We made a video version of this article too, feel free to check it out!
What’s Time Value Again?
Before we dive into staking, we need to review the concept of Time Value. Time value represents the value of an asset over its lifetime. For example, a house could have a life-time value of 50 years, before it collapses (absent any maintenance). Or, the subscription of a software license for one year has a life-time value of one year. The price you pay for your asset today, is theoretically the sum of that asset’s value over its lifetime.
Staking the Normal Way
Now, let’s apply this time value principal and see how most staking protocols utilize time value of tokens. Typically, a holder chooses to deposit their tokens for a period of time with a miner or other staking service, and they earn a reward over this period of time. Let’s assume a holder wants to stake for 3 months. By depositing their entire token for the 3 months of rewards, they have put their entire token’s time value into the 3 month time period.
What are the downsides? First, the full coin’s value has been committed to what is a slice-of-time utilization. Second, the holder is also risking their entire token should their staking counter party prove to be a bad actor.
Staking the Fusion Way
Now let’s look at this same example, but using Fusion’s TPOS consensus. The first step is to slice the asset across time, creating a front-end time slice corresponding to the deposit, which is 3 months. This time slice is then used to purchase staking tickets, which can be thought of as a lottery ticket that gives winners right to earn a staking reward. To emphasize: only the front-end value of the token is utilized and risked in return for staking rewards. Through this mechanism, there is now a one-to-one correlation between time utilization and time value.
What about that Back-End?
There’s even better news. We haven’t yet talked about the back-end time slice of the token and the benefits having access to a back-end value brings to a token holder.
In our example the back-end time slice is the value of the token after 3 months, that is from month 4 and onwards. As time passes, this back-end time value gets closer and closer to the full value of a token. After 3 months, the token automatically becomes a “full” or “spot” token. No coding is nor extra holder action is required for this to happen. The holder has automatically received this full-token value, with no risk, simply by waiting.
Sounds good, but certainly, we can do better. The holder doesn’t have to wait 3 months to monetize this value — this back-end time slice can be exchanged today. The value is traded in traditional and crypto financial markets today, through an instrument known as futures or forwards and the values are easily calculated as the token value today plus the cost of carry.

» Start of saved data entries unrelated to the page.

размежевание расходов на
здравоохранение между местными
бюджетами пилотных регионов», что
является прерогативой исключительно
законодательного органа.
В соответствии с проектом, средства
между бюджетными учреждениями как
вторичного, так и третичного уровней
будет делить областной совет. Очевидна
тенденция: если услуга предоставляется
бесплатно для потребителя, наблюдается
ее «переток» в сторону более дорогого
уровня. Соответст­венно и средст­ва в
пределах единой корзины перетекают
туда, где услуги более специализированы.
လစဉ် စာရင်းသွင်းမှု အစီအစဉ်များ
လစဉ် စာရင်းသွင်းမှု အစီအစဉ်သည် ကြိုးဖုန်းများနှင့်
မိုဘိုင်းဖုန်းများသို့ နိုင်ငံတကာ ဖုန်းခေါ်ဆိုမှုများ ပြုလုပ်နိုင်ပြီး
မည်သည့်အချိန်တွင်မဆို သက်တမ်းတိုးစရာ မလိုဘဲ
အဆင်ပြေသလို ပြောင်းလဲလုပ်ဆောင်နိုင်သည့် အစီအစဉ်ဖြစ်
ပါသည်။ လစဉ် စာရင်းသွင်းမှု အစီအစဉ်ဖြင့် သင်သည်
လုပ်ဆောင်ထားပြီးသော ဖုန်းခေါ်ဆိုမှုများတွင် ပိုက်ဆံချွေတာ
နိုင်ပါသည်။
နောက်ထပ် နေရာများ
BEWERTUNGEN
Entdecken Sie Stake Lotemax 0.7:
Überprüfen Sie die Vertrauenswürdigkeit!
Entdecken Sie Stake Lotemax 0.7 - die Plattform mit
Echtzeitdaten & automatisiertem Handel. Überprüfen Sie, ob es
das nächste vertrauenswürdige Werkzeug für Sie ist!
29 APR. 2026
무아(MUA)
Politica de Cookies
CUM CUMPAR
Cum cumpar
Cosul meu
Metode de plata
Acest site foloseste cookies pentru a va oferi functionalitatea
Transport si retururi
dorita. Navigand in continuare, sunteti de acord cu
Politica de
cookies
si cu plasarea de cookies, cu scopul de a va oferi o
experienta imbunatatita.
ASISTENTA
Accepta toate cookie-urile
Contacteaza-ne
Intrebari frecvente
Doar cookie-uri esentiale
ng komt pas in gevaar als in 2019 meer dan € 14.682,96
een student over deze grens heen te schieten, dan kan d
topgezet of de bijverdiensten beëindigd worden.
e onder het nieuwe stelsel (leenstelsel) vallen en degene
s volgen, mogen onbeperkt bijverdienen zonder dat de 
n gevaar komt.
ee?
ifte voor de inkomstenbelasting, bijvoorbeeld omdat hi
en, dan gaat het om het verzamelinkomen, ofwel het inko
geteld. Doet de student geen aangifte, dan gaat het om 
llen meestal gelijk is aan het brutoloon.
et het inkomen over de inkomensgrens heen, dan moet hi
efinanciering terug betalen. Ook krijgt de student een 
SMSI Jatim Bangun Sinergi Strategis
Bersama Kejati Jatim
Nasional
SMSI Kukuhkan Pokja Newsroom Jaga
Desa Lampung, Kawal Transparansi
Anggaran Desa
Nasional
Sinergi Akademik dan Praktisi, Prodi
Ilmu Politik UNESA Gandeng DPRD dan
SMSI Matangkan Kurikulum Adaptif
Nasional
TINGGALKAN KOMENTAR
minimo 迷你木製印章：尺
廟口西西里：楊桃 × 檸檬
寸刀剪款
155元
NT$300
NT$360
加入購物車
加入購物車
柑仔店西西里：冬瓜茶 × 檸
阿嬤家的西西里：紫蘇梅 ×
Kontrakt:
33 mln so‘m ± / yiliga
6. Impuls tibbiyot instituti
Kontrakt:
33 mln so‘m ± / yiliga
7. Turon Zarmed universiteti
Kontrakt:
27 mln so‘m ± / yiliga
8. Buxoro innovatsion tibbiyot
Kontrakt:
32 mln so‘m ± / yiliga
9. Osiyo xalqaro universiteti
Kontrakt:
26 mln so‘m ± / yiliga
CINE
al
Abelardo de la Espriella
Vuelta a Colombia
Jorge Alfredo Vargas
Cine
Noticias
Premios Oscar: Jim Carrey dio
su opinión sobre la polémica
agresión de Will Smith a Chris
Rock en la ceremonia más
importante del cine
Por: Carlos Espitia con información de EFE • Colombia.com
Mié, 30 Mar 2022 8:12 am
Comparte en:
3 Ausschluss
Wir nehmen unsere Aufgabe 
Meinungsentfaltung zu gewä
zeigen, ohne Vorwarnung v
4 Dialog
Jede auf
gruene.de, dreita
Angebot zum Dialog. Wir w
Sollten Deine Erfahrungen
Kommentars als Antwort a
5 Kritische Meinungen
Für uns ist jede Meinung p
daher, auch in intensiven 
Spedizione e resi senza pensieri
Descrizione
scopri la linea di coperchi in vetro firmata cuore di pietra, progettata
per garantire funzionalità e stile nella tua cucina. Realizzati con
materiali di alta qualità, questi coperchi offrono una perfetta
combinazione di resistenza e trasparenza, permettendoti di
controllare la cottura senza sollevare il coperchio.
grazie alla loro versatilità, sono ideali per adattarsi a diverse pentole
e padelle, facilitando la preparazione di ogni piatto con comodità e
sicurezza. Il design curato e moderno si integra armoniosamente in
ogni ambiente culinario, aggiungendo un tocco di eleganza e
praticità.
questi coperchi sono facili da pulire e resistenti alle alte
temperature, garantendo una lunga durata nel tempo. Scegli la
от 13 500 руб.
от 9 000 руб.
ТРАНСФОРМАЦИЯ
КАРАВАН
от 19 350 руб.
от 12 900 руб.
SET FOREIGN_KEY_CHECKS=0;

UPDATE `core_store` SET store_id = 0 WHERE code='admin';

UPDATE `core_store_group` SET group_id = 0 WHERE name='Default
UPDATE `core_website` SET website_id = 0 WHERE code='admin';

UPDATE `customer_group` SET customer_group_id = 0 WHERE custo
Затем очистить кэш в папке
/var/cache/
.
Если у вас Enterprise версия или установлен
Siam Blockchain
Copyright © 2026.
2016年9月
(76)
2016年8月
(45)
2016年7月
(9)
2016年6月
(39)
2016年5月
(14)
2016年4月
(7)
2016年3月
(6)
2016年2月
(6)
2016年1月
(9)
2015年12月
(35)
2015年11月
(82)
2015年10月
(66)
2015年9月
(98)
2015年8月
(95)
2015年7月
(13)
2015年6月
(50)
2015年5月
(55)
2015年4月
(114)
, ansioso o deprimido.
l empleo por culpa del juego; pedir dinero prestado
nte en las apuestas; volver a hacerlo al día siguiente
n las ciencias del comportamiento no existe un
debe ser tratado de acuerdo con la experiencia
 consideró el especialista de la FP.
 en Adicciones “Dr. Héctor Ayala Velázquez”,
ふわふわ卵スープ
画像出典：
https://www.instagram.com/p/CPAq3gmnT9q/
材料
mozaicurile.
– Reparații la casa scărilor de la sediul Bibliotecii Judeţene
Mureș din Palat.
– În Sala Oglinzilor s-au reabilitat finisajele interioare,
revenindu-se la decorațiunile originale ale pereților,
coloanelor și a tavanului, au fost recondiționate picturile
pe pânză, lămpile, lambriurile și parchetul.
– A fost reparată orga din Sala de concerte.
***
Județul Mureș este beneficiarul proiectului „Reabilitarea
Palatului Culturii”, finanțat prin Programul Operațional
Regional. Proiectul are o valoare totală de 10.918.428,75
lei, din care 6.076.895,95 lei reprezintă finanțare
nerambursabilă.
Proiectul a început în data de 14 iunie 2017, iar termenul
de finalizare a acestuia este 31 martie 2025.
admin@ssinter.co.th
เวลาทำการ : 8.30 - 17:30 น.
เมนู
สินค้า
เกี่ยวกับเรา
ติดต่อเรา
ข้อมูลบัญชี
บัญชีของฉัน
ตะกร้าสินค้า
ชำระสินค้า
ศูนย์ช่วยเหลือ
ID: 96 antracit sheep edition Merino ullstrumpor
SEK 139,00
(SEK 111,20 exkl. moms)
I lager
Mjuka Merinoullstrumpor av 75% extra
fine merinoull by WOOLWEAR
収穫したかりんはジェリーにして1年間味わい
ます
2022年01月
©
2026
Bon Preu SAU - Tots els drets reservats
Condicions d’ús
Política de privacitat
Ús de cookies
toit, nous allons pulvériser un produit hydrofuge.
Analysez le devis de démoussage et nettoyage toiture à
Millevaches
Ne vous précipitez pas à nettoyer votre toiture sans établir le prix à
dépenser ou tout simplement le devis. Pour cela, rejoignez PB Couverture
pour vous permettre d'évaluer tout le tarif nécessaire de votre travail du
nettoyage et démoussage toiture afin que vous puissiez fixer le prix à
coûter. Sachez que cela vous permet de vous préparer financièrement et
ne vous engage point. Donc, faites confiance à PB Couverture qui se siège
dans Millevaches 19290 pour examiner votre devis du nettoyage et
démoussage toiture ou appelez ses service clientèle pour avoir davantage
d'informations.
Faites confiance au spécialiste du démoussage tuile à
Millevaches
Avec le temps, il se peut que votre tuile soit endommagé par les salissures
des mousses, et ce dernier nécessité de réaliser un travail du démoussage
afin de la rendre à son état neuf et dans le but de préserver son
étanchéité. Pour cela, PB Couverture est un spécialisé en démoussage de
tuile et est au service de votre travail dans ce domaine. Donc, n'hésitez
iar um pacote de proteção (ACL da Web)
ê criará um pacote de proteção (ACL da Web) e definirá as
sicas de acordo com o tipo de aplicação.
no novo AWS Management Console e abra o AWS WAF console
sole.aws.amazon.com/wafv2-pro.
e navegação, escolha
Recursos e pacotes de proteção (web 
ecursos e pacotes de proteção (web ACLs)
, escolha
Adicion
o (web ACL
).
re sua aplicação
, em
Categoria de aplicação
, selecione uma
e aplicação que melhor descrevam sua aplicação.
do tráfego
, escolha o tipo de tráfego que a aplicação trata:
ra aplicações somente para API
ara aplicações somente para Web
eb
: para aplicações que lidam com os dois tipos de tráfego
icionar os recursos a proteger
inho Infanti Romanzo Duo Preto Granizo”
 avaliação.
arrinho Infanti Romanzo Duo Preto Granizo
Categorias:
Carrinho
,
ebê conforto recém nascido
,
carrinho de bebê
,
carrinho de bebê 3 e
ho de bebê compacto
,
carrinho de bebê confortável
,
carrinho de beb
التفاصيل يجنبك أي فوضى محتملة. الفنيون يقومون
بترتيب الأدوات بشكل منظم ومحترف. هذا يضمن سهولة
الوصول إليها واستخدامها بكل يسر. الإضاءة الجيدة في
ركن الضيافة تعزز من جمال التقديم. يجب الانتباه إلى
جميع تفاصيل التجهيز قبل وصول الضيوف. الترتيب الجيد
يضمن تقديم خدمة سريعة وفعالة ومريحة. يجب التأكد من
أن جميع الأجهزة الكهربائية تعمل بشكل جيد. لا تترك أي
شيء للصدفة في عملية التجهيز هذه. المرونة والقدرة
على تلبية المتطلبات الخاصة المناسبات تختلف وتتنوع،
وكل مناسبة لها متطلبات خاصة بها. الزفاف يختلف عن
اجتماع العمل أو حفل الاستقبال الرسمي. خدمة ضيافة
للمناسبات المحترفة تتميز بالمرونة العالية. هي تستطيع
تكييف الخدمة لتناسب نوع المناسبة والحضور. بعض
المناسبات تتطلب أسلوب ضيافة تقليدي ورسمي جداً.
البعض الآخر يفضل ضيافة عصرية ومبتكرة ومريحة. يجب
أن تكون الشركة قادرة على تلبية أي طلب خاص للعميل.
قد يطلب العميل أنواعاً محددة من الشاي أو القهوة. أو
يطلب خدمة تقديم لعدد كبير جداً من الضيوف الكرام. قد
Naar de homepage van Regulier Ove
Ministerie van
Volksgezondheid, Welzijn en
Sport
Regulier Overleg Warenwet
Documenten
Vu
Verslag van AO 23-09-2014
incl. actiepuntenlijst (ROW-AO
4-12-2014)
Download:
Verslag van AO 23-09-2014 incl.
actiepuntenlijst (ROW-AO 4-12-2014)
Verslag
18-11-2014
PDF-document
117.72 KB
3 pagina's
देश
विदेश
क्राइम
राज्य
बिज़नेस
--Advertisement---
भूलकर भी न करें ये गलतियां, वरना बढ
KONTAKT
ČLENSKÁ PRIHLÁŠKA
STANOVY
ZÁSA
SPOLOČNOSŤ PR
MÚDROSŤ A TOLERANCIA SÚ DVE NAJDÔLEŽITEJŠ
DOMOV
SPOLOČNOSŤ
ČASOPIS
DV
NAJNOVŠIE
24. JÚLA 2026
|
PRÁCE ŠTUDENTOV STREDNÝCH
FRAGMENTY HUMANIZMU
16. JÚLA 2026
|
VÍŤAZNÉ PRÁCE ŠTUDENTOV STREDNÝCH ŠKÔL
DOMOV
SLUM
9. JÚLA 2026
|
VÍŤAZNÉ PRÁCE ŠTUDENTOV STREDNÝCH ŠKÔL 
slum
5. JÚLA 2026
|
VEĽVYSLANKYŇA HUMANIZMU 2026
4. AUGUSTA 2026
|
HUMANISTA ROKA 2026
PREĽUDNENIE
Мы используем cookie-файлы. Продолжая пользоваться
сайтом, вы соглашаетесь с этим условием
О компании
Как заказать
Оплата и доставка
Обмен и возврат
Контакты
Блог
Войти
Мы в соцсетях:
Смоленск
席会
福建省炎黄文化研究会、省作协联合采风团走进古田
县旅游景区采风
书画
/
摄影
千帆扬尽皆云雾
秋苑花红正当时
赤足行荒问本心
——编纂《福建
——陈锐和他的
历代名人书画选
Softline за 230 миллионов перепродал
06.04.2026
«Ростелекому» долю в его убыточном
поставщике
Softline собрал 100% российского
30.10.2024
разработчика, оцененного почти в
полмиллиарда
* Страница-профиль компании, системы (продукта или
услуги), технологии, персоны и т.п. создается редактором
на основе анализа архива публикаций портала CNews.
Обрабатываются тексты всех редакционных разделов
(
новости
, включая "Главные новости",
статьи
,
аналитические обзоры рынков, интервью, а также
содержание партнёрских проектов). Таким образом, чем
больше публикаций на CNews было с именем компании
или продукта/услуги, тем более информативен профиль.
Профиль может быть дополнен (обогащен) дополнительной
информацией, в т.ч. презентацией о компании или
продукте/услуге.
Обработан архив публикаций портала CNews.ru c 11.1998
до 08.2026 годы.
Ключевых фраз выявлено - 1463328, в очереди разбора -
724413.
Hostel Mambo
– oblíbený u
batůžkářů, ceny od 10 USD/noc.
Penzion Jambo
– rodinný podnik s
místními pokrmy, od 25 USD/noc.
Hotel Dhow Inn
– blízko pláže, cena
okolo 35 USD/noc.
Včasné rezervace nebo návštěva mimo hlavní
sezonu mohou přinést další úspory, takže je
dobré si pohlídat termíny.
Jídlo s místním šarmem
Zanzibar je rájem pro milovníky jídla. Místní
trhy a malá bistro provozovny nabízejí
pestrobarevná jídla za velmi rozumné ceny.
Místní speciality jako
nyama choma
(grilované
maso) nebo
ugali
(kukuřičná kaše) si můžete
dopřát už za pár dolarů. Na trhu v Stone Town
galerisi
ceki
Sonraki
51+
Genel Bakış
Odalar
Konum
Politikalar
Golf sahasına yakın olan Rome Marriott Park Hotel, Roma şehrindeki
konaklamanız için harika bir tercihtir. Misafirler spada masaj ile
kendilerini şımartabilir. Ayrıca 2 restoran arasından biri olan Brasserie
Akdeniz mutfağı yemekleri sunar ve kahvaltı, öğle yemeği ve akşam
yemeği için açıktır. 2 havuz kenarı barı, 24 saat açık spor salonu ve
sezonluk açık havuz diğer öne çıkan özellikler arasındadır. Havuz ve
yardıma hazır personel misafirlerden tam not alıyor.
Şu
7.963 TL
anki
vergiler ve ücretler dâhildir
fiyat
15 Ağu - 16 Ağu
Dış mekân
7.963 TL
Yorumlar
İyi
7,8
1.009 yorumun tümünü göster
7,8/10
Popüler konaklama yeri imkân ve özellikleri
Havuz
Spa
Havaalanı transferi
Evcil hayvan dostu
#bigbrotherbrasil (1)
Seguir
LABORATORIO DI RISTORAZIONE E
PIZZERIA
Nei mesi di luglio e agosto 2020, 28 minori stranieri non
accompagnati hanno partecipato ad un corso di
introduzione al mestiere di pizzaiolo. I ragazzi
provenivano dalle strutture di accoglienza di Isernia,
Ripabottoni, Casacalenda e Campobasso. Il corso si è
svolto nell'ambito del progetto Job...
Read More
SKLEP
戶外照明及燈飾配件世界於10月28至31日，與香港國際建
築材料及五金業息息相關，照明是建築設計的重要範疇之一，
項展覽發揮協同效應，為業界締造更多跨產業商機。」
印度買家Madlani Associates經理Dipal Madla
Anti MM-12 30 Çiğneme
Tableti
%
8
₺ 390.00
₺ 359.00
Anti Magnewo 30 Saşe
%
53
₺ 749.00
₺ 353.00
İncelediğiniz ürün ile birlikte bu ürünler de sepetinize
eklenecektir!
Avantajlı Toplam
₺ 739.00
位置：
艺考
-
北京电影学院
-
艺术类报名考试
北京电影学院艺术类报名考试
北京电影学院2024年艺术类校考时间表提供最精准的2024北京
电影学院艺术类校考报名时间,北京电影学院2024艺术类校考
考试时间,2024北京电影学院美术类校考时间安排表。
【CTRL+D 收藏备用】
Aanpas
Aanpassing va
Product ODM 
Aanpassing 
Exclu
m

In other words, the back-end time slice gives the token holder instant liquidity at a known value in an industry that is always looking for future supply.
As market sophistication increases, it is only a matter time before we see value exchange in future staking tickets, in the form of future time locks, further helping the industry efficiently unlock token value.
The Fusion Advantage
To recap, the advantages of Fusion’s time-lock staking are 3 fold:
1) Efficiently using only the time-value needed for staking
2) Protecting the token holder by risking only the front-end value
3) Granting liquidity and value exchange for the non-staked portion of the token’s time value.
We are excited to lead the industry on extracting time value and will be extending time lock to other tokens using our interoperability protocol.